As can be seen from above, this produces perfect clustering, since Within cluster simple-matching distance for all the clusters are 0.
Now, let's try with k=5
k <- 5
(cl <- kmodes(x, k))
# K-modes clustering with 5 clusters of sizes 24, 17, 27, 17, 15
# Cluster modes:
# a b
#1 0 0
#2 1 0
#3 1 1
#4 2 1
#5 2 2
# Clustering vector:
# 1 3 2 2 1 2 4 2 3 1 1 1 2 1 3 1 2 4 1 3 2 4 2 1 1 3 1 1 3 1 1 3 1 1 3 2 3 1 2
# 1 2 2 3 3 1 3 1 1 3 3 3 5 5 1 3 5 5 5 2 3 5 3 5 4 4 5 3 5 4 3 1 4 4 5 2
# 4 4 4 4 3 3 5 4 2 3 2 4 4 1 5 3 3 5 4 2 4 5 3 5 3
# Within cluster simple-matching distance by cluster:
# 6 5 9 2 1
plot(jitter(x), col = cl$cluster, pch=19, main=paste(k, 'clusters'))

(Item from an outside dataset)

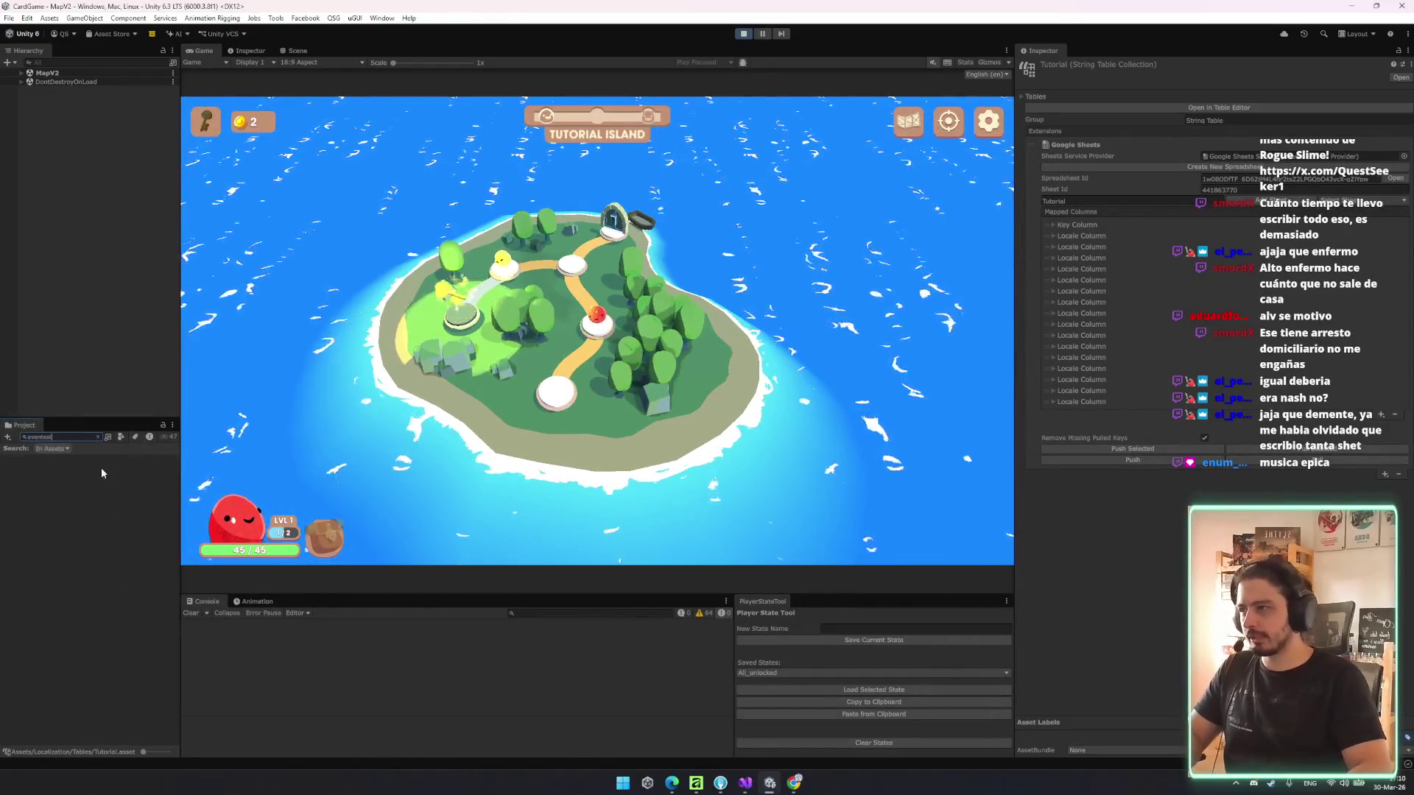
key("BackSpace")
key("BackSpace")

Notice the Within cluster simple-matching distance this time. Now let's find the points that are grouped into cluster 3, e.g., with the corresponding mode for the cluster 3 which is (1,1).
x[cl$cluster == 3,]
a b
[1,] 0 1 # mismatch in 1 position with (1,1)
[2,] 1 1
[3,] 1 1
[4,] 1 1
[5,] 0 1 # mismatch in 1 position with (1,1)
[6,] 1 1
[7,] 1 1
[8,] 1 1
[9,] 1 1
[10,] 1 1
[11,] 0 1 # mismatch in 1 position with (1,1)
[12,] 1 1
[13,] 1 1
[14,] 1 1
[15,] 1 1
[16,] 1 2 # mismatch in 1 position with (1,1)
[17,] 1 2 # mismatch in 1 position with (1,1)
[18,] 1 1
[19,] 1 2 # mismatch in 1 position with (1,1)
[20,] 1 2 # mismatch in 1 position with (1,1)
[21,] 1 1
[22,] 1 2 # mismatch in 1 position with (1,1)
[23,] 1 1
[24,] 1 1
[25,] 1 2 # mismatch in 1 position with (1,1)
[26,] 1 1
[27,] 1 1
Hence, there is a mismatch in 9 positions for cluster 3 that is also reported in Within cluster simple-matching distance above, this can be thought of SW.
The sum of SW. i.e., SSW for all such intra-cluster distances can be computed by summing these numbers across all the clusters. As we increase the number of clusters, SSW is supposed to decrease. This SSW itself can be used as a cluster validation metric.
For example, let's try to plot how SSW varies with cluster number k
:
num_clusters <- 2:9
SSW <- c()
for (k in num_clusters) {
cl <- kmodes(x, k)
SSW <- c(SSW, sum(cl$withindiff))
}
plot(num_clusters, SSW, pch=19, col='red', main='SW vs. #clusters')
lines(num_clusters, SSW)

We can compute the between class variance SSB in similar manner and compute the ratio.
An alternative approach could be to use one-hot-encoding (OHE) for the categorcial values and use Euclidian distance to compute SSW and SSB, using the formulae from here and compute SSW/SSB for validation.